I remember as a young child, my mother who is the disciplinarian, nurturer and provider all rolled into one, would cane me with a clothes hanger when I did not write my alphabets and numbers properly. I hated those beatings and resented her then. But as I looked back now, I have no doubt she did it out of love. She instilled discipline in me from young and as a result, I’ve grown up to be self-disciplined in my studies without her having to worry about my academic results. I was an above average student and had never failed a single subject in school tests and exams. But my mother is far from a tiger mum. She gave me freedom to choose my own schools and subjects I wanted to study.
The recent controversy stirred up by Yale law professor Amy Chua’s book ‘Battle Hymn of the Tiger Mother’ set me thinking about my own parenting style. I admit I’m a strict disciplinarian. I do not condone unreasonable temper tantrums and rude behaviour from my child. And I have no qualms letting my child know that I am displeased with her through time-outs, stern warnings, reprimands and the occasional smacks on the backside.
Of course, I have not and would never insult my daughter with esteem-bashing names like "garbage" which Amy Chua called her elder daughter in a fit of anger. I think that would be detrimental to her self-esteem and may have adverse effects on her self worth as a human being. And I don’t think I would force my child to take up enrichment courses that she doesn’t like or has an aptitude for. Neither would I demand that she gets straight A’s in her academic results, nor force her to practise on her piano from morning till dusk.
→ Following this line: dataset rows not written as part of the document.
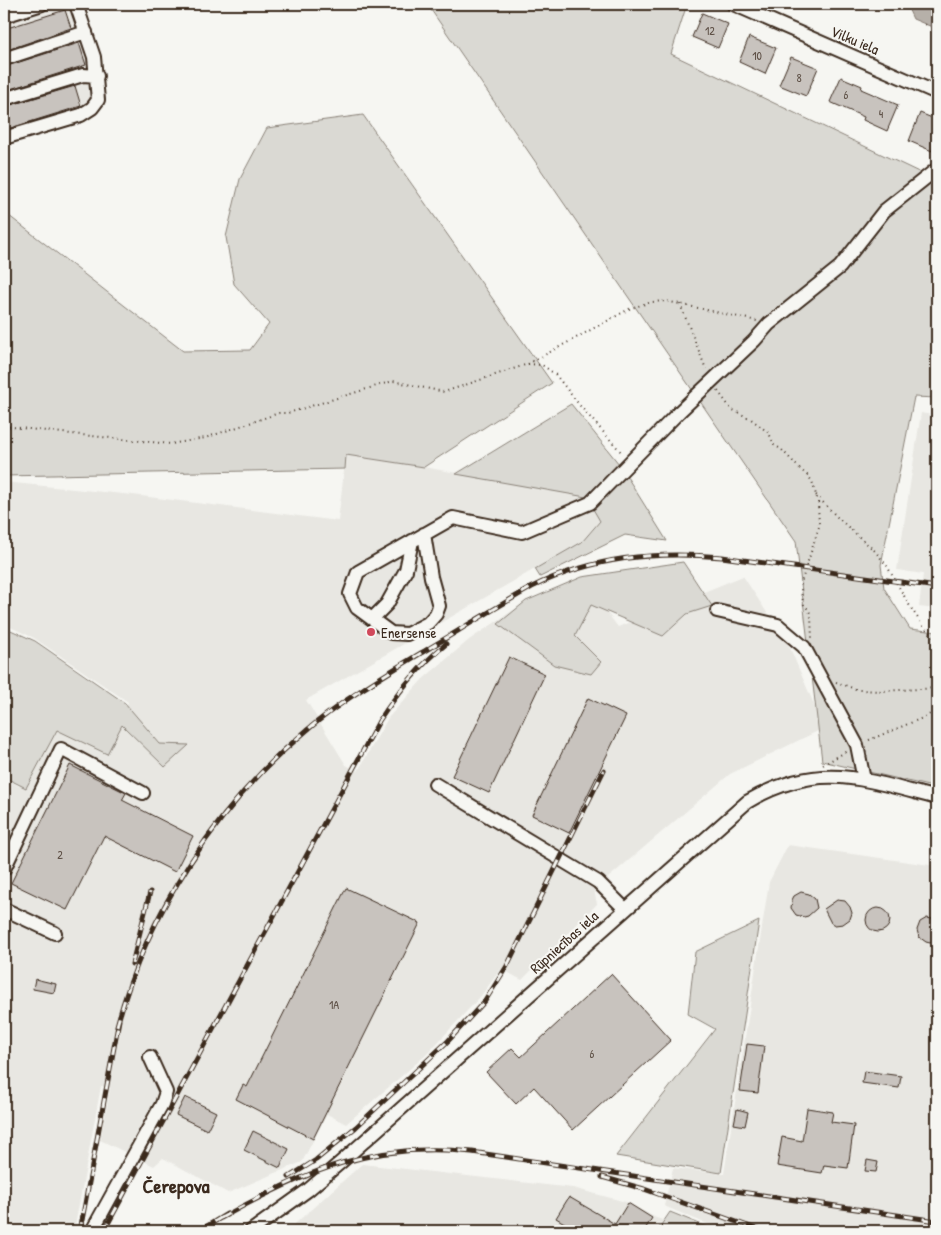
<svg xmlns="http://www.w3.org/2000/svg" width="941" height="1235" font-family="'Patrick Hand',sans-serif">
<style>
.built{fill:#e8e7e2}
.green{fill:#dad9d3;stroke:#8a8278}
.water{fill:#b6b0a9;stroke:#857a71}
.building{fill:#c8c3be;stroke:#3b2a1e}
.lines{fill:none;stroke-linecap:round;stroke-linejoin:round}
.minor-casing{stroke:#3b2a1e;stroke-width:16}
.path{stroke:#3b2a1e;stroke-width:2;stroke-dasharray:1 4;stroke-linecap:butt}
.minor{stroke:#f6f6f2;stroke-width:12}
.rail-casing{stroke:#3b2a1e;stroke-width:5}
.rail{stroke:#f6f6f2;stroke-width:3;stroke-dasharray:9;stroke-linecap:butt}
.poi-dot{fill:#d1495b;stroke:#f6f6f2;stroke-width:2}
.labels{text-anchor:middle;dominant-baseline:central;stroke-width:4;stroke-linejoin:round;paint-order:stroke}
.number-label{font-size:12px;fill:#5e5046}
.street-label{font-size:15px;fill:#3b2a1e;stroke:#f6f6f2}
.poi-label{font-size:15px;fill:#3b2a1e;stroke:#f6f6f2;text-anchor:start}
.district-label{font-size:20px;font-weight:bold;fill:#3b2a1e;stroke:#f6f6f2}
</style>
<rect width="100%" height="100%" fill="#f6f6f2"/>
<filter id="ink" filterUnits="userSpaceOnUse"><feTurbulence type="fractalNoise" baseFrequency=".02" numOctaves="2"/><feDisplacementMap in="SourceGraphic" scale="10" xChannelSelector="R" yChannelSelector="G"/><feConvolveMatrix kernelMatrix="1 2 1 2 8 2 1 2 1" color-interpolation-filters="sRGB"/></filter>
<g filter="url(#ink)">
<!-- built -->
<path class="built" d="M 4,4 L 82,4 L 101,62 L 104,94 L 97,113 L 75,125 L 4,142 Z
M 921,413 L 937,416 L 937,609 L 919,607 L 923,574 L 897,570 Z
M 346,455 L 424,467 L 586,497 L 600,520 L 582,542 L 306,700 L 346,765 L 358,771 L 388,718 L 423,679 L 469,640 L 518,607 L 583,581 L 618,627 L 743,576 L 790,648 L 824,728 L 730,774 L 594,890 L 597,904 L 522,980 L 501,969 L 480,997 L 426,1055 L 346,1124 L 327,1114 L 302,1162 L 228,1193 L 163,1158 L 154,1166 L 100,1140 L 110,1088 L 101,1086 L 74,1231 L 4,1231 L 4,778 L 19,786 L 51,719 L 108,747 L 128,702 L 34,638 L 4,624 L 4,482 L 133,495 L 338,521 Z
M 788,845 L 937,866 L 937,1231 L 724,1231 L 664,1206 L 673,1168 L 724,1174 L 769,882 Z
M 362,1164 L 573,1188 L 626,1202 L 654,1217 L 692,1231 L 287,1231 Z"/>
<!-- green -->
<path class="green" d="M 427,4 L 687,4 L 671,54 L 925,175 L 937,172 L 937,398 L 914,397 L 881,565 L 884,588 L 910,629 L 937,632 L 937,788 L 822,761 L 796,541 Z
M 363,115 L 552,383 L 424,467 L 346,455 L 345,469 L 4,476 L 4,212 L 183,351 L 250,350 L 269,324 L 234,284 L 226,237 L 240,179 L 267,128 Z
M 571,404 L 619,464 L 667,541 L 625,535 L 540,577 L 535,569 L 582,542 L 600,521 L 586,497 L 456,474 Z
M 683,562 L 712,606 L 687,614 L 663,636 L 591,605 L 575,636 L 601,662 L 591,674 L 554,665 L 498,624 L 526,601 L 582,577 Z
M 4,627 L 35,641 L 125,703 L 160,744 L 189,745 L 165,767 L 122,725 L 107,754 L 57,730 L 26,788 L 4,777 Z
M 759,921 L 721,1173 L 616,1156 L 715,1029 L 688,1014 L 695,952 Z
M 670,1212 L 717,1231 L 657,1231 Z"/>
<!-- water -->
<path class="water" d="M 906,4 L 937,4 L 937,29 L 913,19 Z"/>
<!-- building -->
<path class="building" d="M 65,10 L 71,28 L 4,51 L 4,29 Z
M 702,13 L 728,24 L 718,48 L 692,37 Z
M 749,37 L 776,48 L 765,74 L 739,62 Z
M 79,43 L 86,65 L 4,91 L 4,67 Z
M 791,57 L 818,68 L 806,96 L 779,85 Z
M 841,77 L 862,86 L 861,89 L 898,105 L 887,131 L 863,120 L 864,117 L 830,102 Z
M 75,86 L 81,106 L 4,130 L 4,107 Z
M 920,113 L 937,120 L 937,138 L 932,151 L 909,141 Z
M 509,657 L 545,674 L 489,793 L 452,776 Z
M 588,698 L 626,716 L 569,833 L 532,815 Z
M 70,765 L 126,793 L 122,800 L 193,836 L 175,872 L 104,836 L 67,910 L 11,883 Z
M 346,888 L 420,923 L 313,1139 L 236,1099 L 243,1085 L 247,1087 Z
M 801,892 L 809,894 L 815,899 L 817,908 L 808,916 L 804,917 L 796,915 L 791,908 L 792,900 L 794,896 Z
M 837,900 L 845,901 L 850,907 L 852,913 L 850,919 L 843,924 L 835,925 L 831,923 L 824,909 Z
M866 920a12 12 0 1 1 24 0a12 12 0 1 1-24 0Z
M 927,918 L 937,920 L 937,940 L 930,943 L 926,942 L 919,937 L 917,930 L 920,922 Z
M 611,974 L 671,1040 L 573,1130 L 534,1087 L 516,1104 L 486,1072 L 512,1048 L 521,1057 Z
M 35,979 L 56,984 L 54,993 L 33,989 Z
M 747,1044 L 764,1046 L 758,1093 L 740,1091 Z
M 864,1071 L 901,1076 L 899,1088 L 862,1083 Z
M 185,1097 L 216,1112 L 207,1130 L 176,1115 Z
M 807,1108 L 833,1112 L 831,1122 L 854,1125 L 848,1168 L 824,1165 L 822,1173 L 777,1166 L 782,1137 L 802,1141 Z
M 737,1109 L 748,1112 L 745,1126 L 734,1124 Z
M 253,1131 L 289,1149 L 280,1168 L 244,1150 Z
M 867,1160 L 878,1162 L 876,1172 L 865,1171 Z
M 569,1197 L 615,1224 L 628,1203 L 652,1218 L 644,1231 L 578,1231 L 556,1218 Z"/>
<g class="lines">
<defs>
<path id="minor" d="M 733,4 L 937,93
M 4,16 L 42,4
M 4,59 L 86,32
M 4,99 L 83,75 L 97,76
M 4,138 L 81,115 L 92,108 L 98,100 L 94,57 L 76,4
M 424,534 L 431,577 L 439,606 L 436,614 L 428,623 L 407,634 L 391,633 L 357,608 L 350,594 L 358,572 L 453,518 L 522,532 L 590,503 L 679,412 L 754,341 L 769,324 L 840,267 L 884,211 L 937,169
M 717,611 L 778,625 L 804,647 L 857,745 L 864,780
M 372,619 L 387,604 L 406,570 L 412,541
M 435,784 L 598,882 L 625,909
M 4,869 L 61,749 L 143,793
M 4,909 L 55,933
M 92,1231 L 162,1104 L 166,1092 L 150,1057
M 251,1231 L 308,1190 L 341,1162 L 747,802 C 818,760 863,779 937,798"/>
</defs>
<!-- minor casing -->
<use href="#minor" class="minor-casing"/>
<!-- path -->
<path class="path" d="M 925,25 L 927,21
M 680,304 L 706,369
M 528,364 L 542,365 L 555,374 L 581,407 L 622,453
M 718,391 L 731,409 L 751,419 L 769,433 L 774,445 L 781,449 L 801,470 L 807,475 L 812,481 L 818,502 L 819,527 L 801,583 L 801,593 L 804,605 L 809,610 L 811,616 L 812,638
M 4,426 L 71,434 L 171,444 L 205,438 L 279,413 L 288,413 L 393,381 L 444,392 L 528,364 L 631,308 L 652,302 L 666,301 L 757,321
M 816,495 L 838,518 L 875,551 L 887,566 L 911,608 L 923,626 L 937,640
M 836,682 L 858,690 L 883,691 L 937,688
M 869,740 L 925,717 L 937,710
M 823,765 L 847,751"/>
<!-- minor -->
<use href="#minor" class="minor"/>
<defs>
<path id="rail" d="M 132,964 L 150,892
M 117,1026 C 146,915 217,805 306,731 C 341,701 381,677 421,653 C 458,631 495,608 532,587 C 593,557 654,551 722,557 L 937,587
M 289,1177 L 316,1160 L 356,1127 L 448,1041 L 485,1001 L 507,966 L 604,770
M 602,1177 L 644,1189 L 762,1231
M 221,1218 C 305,1171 374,1141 472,1152 L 937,1221
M 80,1231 L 119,1020
M 104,1231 L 379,721 C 398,692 419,666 446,644
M 199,1231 L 227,1214"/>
</defs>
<!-- rail casing -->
<use href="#rail" class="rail-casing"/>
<!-- rail -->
<use href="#rail" class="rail"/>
</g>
</g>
<!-- markers -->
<circle class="poi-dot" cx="371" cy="632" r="5"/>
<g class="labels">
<!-- number labels -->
<g class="number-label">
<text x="710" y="30">12</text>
<text x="757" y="55">10</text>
<text x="799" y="77">8</text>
<text x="846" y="94">6</text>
<text x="881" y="113">4</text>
<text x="60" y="854">2</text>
<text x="334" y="1004">1A</text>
<text x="592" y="1053">6</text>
</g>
<!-- street labels -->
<g class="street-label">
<text transform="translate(855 40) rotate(23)">Vilku iela</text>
<text transform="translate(564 942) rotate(-42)">Rūpniecības iela</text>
</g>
<!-- poi labels -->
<g class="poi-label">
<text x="381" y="632">Enersense</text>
</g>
<!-- district labels -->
<g class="district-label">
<text x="176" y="1185">Čerepova</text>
</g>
</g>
<!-- margin -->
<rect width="941" height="1235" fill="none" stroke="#f6f6f2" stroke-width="20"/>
<rect x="10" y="10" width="921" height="1215" fill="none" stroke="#3b2a1e" stroke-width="2" filter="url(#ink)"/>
</svg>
I say I wouldn’t be a tiger mum to my daughter because I don’t have the "fire" to impose such restrictions and rules on my only child. I think it is both mentally and emotionally draining to be a tiger mum, to be constantly lashing out at your child for not doing well or enough. I also do not want my child to fear me instead of love and respect me. I want her to grow up knowing that she has a choice, and that she has to be responsible for her own choices, good or bad.
My parenting styles would combine strict disciplining with generous doses of love and affection thrown in. I would always make sure she knows she is deeply loved, but I would also dish out punishments when she misbehaves or is unreasonable beyond control. And I would expect the best out of her, even if her best is not the world’s measure of success.
I don’t need my child to become a top scholar or world-renowned pianist, but I would be overjoyed if she is. As long as she has given her best and is happy, I would be contented.